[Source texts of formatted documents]
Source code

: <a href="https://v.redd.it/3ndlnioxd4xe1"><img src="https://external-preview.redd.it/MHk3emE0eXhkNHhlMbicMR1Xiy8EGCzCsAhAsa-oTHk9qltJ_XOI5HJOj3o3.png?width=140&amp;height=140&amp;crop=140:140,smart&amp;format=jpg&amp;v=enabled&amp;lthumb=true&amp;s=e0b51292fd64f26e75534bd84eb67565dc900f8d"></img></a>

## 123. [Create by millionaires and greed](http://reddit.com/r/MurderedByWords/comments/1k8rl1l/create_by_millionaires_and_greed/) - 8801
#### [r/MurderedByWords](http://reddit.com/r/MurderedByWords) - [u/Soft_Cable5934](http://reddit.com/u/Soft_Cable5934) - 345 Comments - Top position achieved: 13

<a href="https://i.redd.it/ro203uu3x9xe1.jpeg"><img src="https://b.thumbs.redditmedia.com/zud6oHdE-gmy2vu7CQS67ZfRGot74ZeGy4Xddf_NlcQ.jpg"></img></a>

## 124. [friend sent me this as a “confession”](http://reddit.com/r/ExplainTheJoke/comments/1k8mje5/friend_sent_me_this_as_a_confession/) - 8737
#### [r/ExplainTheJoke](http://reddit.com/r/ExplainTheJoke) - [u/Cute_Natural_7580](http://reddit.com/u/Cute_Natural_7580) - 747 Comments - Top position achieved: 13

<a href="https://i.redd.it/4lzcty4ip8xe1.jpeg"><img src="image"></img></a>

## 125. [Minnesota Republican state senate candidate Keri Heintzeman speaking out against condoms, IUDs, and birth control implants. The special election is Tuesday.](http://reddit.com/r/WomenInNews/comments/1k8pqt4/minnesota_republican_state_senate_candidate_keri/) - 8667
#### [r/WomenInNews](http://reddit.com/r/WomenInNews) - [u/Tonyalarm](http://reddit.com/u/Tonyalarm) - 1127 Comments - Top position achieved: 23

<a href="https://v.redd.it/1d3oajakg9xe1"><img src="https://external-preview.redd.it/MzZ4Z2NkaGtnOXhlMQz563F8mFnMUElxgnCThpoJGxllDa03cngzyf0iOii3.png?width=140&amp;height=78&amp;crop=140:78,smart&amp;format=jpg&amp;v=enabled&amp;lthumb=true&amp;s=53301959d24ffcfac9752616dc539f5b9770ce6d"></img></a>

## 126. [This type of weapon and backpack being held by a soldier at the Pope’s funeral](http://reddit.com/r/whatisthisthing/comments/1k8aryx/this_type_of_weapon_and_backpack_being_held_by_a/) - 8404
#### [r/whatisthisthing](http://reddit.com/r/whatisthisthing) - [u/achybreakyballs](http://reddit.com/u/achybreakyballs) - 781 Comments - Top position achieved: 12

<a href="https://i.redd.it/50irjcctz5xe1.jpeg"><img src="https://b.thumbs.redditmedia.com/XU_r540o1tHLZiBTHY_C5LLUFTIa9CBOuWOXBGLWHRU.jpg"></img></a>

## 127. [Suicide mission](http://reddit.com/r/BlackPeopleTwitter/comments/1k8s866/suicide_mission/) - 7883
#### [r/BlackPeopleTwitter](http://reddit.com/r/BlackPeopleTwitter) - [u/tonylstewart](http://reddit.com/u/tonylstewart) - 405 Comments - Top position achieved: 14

- _WORK ITEM_
Line count for the word "jpeg": tally the lines in the records that include it and give only the result.

- _YOUR SOLUTION_
3